PROMPT:
Rewrite the lines from the one with "#### **3. Método createOrder completado:**" up to and including the one with "- ✅ Items actualizados", replacing "Agregados" with "Añadidos" and leaving everything else unchanged.

GIVEN INFORMATION:

--- START ---

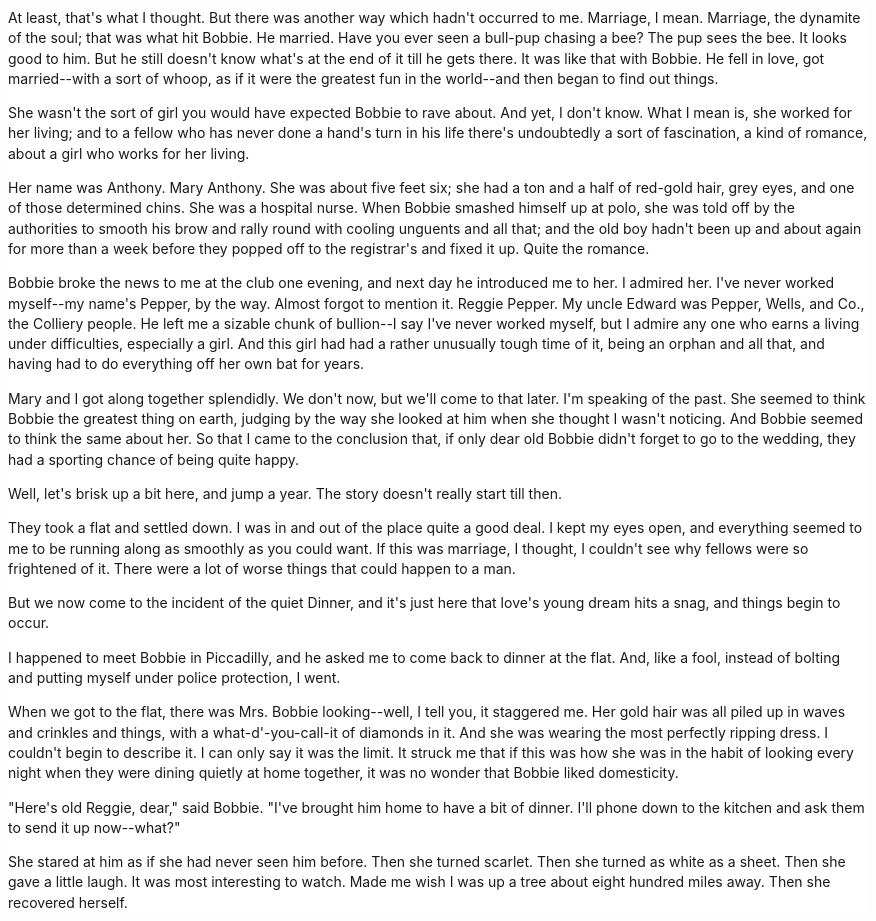 At least, that's what I thought. But there was another way which hadn't occurred to me. Marriage, I mean. Marriage, the dynamite of the soul; that was what hit Bobbie. He married. Have you ever seen a bull-pup chasing a bee? The pup sees the bee. It looks good to him. But he still doesn't know what's at the end of it till he gets there. It was like that with Bobbie. He fell in love, got married--with a sort of whoop, as if it were the greatest fun in the world--and then began to find out things.

She wasn't the sort of girl you would have expected Bobbie to rave about. And yet, I don't know. What I mean is, she worked for her living; and to a fellow who has never done a hand's turn in his life there's undoubtedly a sort of fascination, a kind of romance, about a girl who works for her living.

Her name was Anthony. Mary Anthony. She was about five feet six; she had a ton and a half of red-gold hair, grey eyes, and one of those determined chins. She was a hospital nurse. When Bobbie smashed himself up at polo, she was told off by the authorities to smooth his brow and rally round with cooling unguents and all that; and the old boy hadn't been up and about again for more than a week before they popped off to the registrar's and fixed it up. Quite the romance.

Bobbie broke the news to me at the club one evening, and next day he introduced me to her. I admired her. I've never worked myself--my name's Pepper, by the way. Almost forgot to mention it. Reggie Pepper. My uncle Edward was Pepper, Wells, and Co., the Colliery people. He left me a sizable chunk of bullion--I say I've never worked myself, but I admire any one who earns a living under difficulties, especially a girl. And this girl had had a rather unusually tough time of it, being an orphan and all that, and having had to do everything off her own bat for years.

Mary and I got along together splendidly. We don't now, but we'll come to that later. I'm speaking of the past. She seemed to think Bobbie the greatest thing on earth, judging by the way she looked at him when she thought I wasn't noticing. And Bobbie seemed to think the same about her. So that I came to the conclusion that, if only dear old Bobbie didn't forget to go to the wedding, they had a sporting chance of being quite happy.

Well, let's brisk up a bit here, and jump a year. The story doesn't really start till then.

They took a flat and settled down. I was in and out of the place quite a good deal. I kept my eyes open, and everything seemed to me to be running along as smoothly as you could want. If this was marriage, I thought, I couldn't see why fellows were so frightened of it. There were a lot of worse things that could happen to a man.

But we now come to the incident of the quiet Dinner, and it's just here that love's young dream hits a snag, and things begin to occur.

I happened to meet Bobbie in Piccadilly, and he asked me to come back to dinner at the flat. And, like a fool, instead of bolting and putting myself under police protection, I went.

When we got to the flat, there was Mrs. Bobbie looking--well, I tell you, it staggered me. Her gold hair was all piled up in waves and crinkles and things, with a what-d'-you-call-it of diamonds in it. And she was wearing the most perfectly ripping dress. I couldn't begin to describe it. I can only say it was the limit. It struck me that if this was how she was in the habit of looking every night when they were dining quietly at home together, it was no wonder that Bobbie liked domesticity.

"Here's old Reggie, dear," said Bobbie. "I've brought him home to have a bit of dinner. I'll phone down to the kitchen and ask them to send it up now--what?"

She stared at him as if she had never seen him before. Then she turned scarlet. Then she turned as white as a sheet. Then she gave a little laugh. It was most interesting to watch. Made me wish I was up a tree about eight hundred miles away. Then she recovered herself.
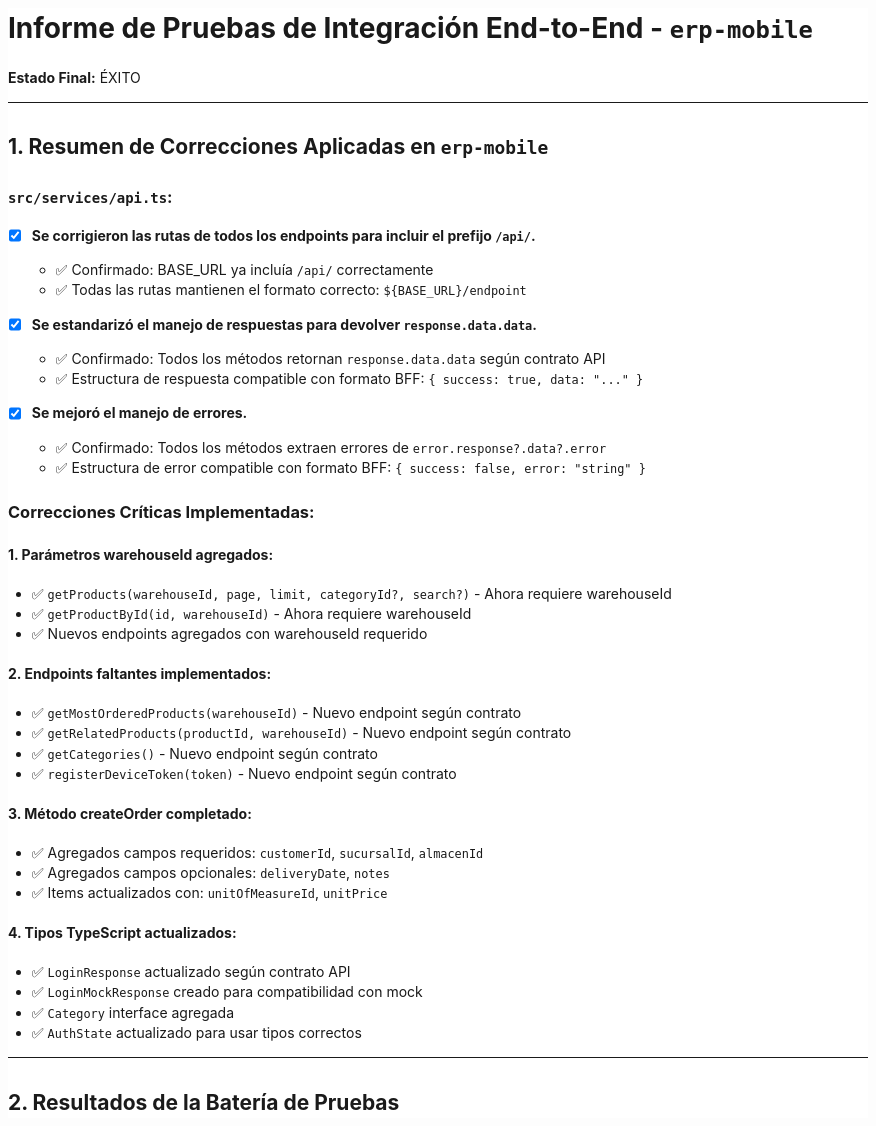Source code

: # Informe de Pruebas de Integración End-to-End - `erp-mobile`

**Estado Final:** ÉXITO

---

## 1. Resumen de Correcciones Aplicadas en `erp-mobile`

### **`src/services/api.ts`:**
- [x] **Se corrigieron las rutas de todos los endpoints para incluir el prefijo `/api/`.**
  - ✅ Confirmado: BASE_URL ya incluía `/api/` correctamente
  - ✅ Todas las rutas mantienen el formato correcto: `${BASE_URL}/endpoint`

- [x] **Se estandarizó el manejo de respuestas para devolver `response.data.data`.**
  - ✅ Confirmado: Todos los métodos retornan `response.data.data` según contrato API
  - ✅ Estructura de respuesta compatible con formato BFF: `{ success: true, data: "..." }`

- [x] **Se mejoró el manejo de errores.**
  - ✅ Confirmado: Todos los métodos extraen errores de `error.response?.data?.error`
  - ✅ Estructura de error compatible con formato BFF: `{ success: false, error: "string" }`

### **Correcciones Críticas Implementadas:**

#### **1. Parámetros warehouseId agregados:**
- ✅ `getProducts(warehouseId, page, limit, categoryId?, search?)` - Ahora requiere warehouseId
- ✅ `getProductById(id, warehouseId)` - Ahora requiere warehouseId
- ✅ Nuevos endpoints agregados con warehouseId requerido

#### **2. Endpoints faltantes implementados:**
- ✅ `getMostOrderedProducts(warehouseId)` - Nuevo endpoint según contrato
- ✅ `getRelatedProducts(productId, warehouseId)` - Nuevo endpoint según contrato
- ✅ `getCategories()` - Nuevo endpoint según contrato
- ✅ `registerDeviceToken(token)` - Nuevo endpoint según contrato

#### **3. Método createOrder completado:**
- ✅ Agregados campos requeridos: `customerId`, `sucursalId`, `almacenId`
- ✅ Agregados campos opcionales: `deliveryDate`, `notes`
- ✅ Items actualizados con: `unitOfMeasureId`, `unitPrice`

#### **4. Tipos TypeScript actualizados:**
- ✅ `LoginResponse` actualizado según contrato API
- ✅ `LoginMockResponse` creado para compatibilidad con mock
- ✅ `Category` interface agregada
- ✅ `AuthState` actualizado para usar tipos correctos

---

## 2. Resultados de la Batería de Pruebas
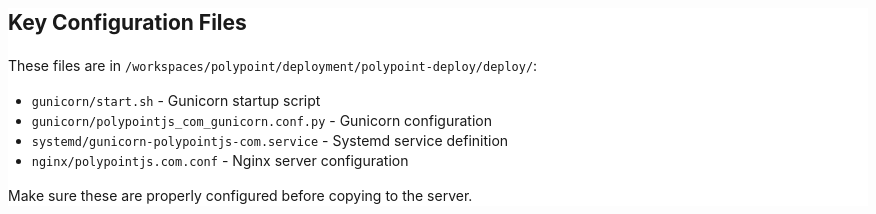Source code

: ## Key Configuration Files

These files are in `/workspaces/polypoint/deployment/polypoint-deploy/deploy/`:

- `gunicorn/start.sh` - Gunicorn startup script
- `gunicorn/polypointjs_com_gunicorn.conf.py` - Gunicorn configuration
- `systemd/gunicorn-polypointjs-com.service` - Systemd service definition
- `nginx/polypointjs.com.conf` - Nginx server configuration

Make sure these are properly configured before copying to the server.
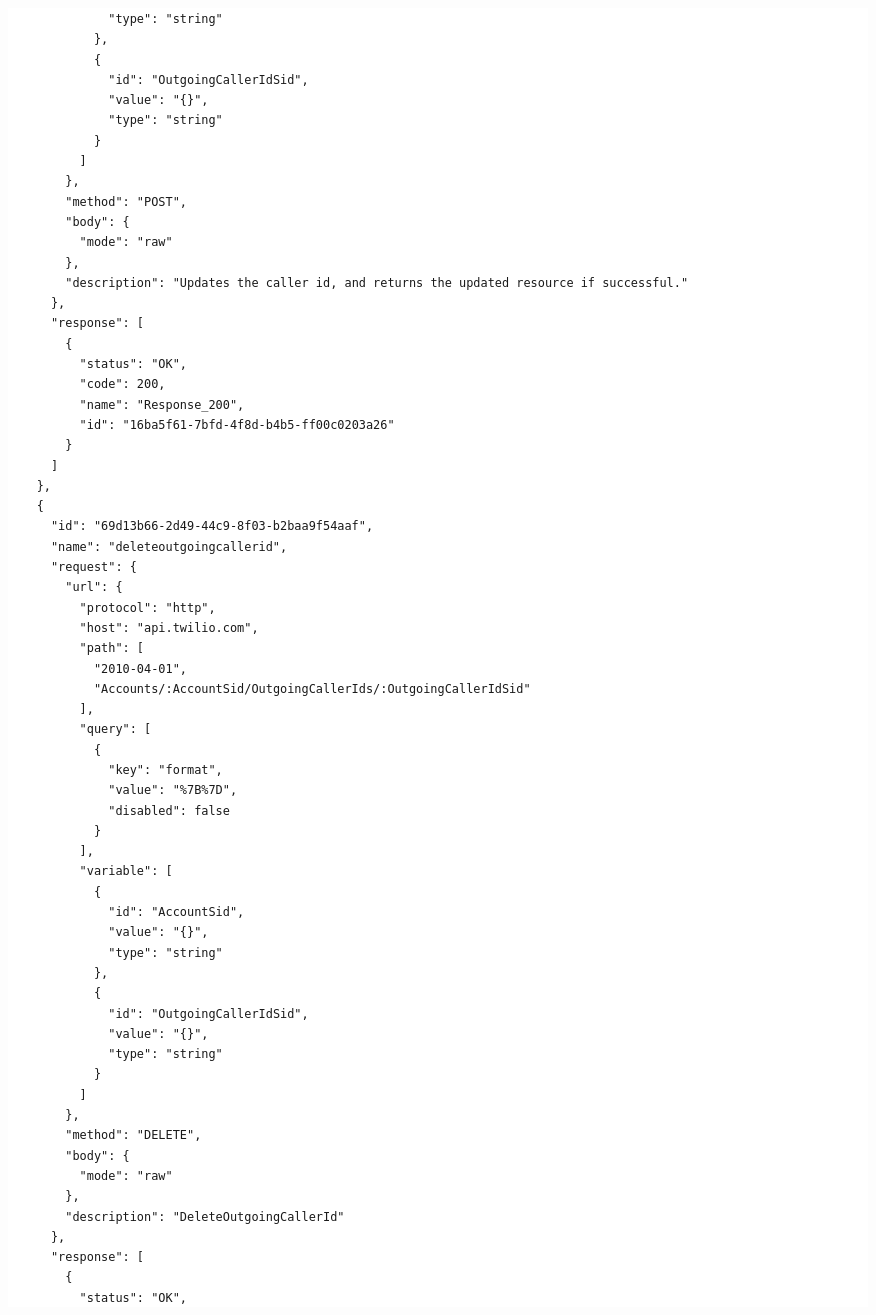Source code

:                   "type": "string"
                },
                {
                  "id": "OutgoingCallerIdSid",
                  "value": "{}",
                  "type": "string"
                }
              ]
            },
            "method": "POST",
            "body": {
              "mode": "raw"
            },
            "description": "Updates the caller id, and returns the updated resource if successful."
          },
          "response": [
            {
              "status": "OK",
              "code": 200,
              "name": "Response_200",
              "id": "16ba5f61-7bfd-4f8d-b4b5-ff00c0203a26"
            }
          ]
        },
        {
          "id": "69d13b66-2d49-44c9-8f03-b2baa9f54aaf",
          "name": "deleteoutgoingcallerid",
          "request": {
            "url": {
              "protocol": "http",
              "host": "api.twilio.com",
              "path": [
                "2010-04-01",
                "Accounts/:AccountSid/OutgoingCallerIds/:OutgoingCallerIdSid"
              ],
              "query": [
                {
                  "key": "format",
                  "value": "%7B%7D",
                  "disabled": false
                }
              ],
              "variable": [
                {
                  "id": "AccountSid",
                  "value": "{}",
                  "type": "string"
                },
                {
                  "id": "OutgoingCallerIdSid",
                  "value": "{}",
                  "type": "string"
                }
              ]
            },
            "method": "DELETE",
            "body": {
              "mode": "raw"
            },
            "description": "DeleteOutgoingCallerId"
          },
          "response": [
            {
              "status": "OK",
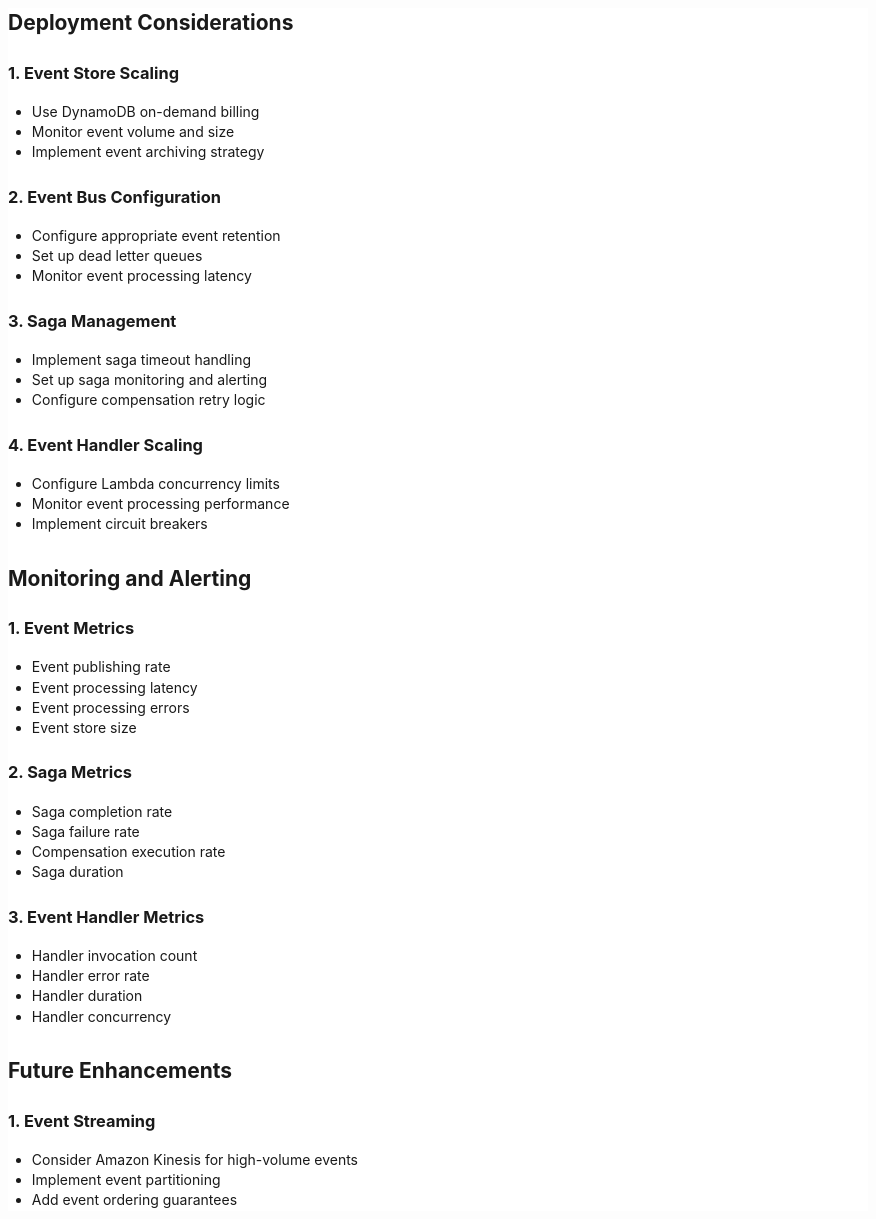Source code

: ## Deployment Considerations

### 1. **Event Store Scaling**
- Use DynamoDB on-demand billing
- Monitor event volume and size
- Implement event archiving strategy

### 2. **Event Bus Configuration**
- Configure appropriate event retention
- Set up dead letter queues
- Monitor event processing latency

### 3. **Saga Management**
- Implement saga timeout handling
- Set up saga monitoring and alerting
- Configure compensation retry logic

### 4. **Event Handler Scaling**
- Configure Lambda concurrency limits
- Monitor event processing performance
- Implement circuit breakers

## Monitoring and Alerting

### 1. **Event Metrics**
- Event publishing rate
- Event processing latency
- Event processing errors
- Event store size

### 2. **Saga Metrics**
- Saga completion rate
- Saga failure rate
- Compensation execution rate
- Saga duration

### 3. **Event Handler Metrics**
- Handler invocation count
- Handler error rate
- Handler duration
- Handler concurrency

## Future Enhancements

### 1. **Event Streaming**
- Consider Amazon Kinesis for high-volume events
- Implement event partitioning
- Add event ordering guarantees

--- END ---

TASK RESPONSE:
#### **3. Método createOrder completado:**
- ✅ Añadidos campos requeridos: `customerId`, `sucursalId`, `almacenId`
- ✅ Añadidos campos opcionales: `deliveryDate`, `notes`
- ✅ Items actualizados con: `unitOfMeasureId`, `unitPrice`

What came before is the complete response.